**DATA IN THIS EXERCISE:**
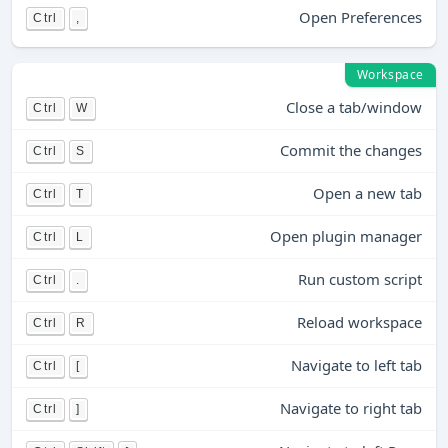
Open Preferences
Ctrl
,
Workspace
Close a tab/window
Ctrl
W
Commit the changes
Ctrl
S
Open a new tab
Ctrl
T
Open plugin manager
Ctrl
L
Run custom script
Ctrl
.
Reload workspace
Ctrl
R
Navigate to left tab
Ctrl
[
Navigate to right tab
Ctrl
]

**ABOUT THIS TASK:**
Lay out the lines of the data above as a Markdown table with the columns "Row" and "Entry". Number each line in order, skip blank lines, and leave out the pictures.

**SOLUTION TO THE EXERCISE:**
| Row | Entry |
|---|---|
| 1 | Open Preferences |
| 2 | Ctrl |
| 3 | , |
| 4 | Workspace |
| 5 | Close a tab/window |
| 6 | Ctrl |
| 7 | W |
| 8 | Commit the changes |
| 9 | Ctrl |
| 10 | S |
| 11 | Open a new tab |
| 12 | Ctrl |
| 13 | T |
| 14 | Open plugin manager |
| 15 | Ctrl |
| 16 | L |
| 17 | Run custom script |
| 18 | Ctrl |
| 19 | . |
| 20 | Reload workspace |
| 21 | Ctrl |
| 22 | R |
| 23 | Navigate to left tab |
| 24 | Ctrl |
| 25 | [ |
| 26 | Navigate to right tab |
| 27 | Ctrl |
| 28 | ] |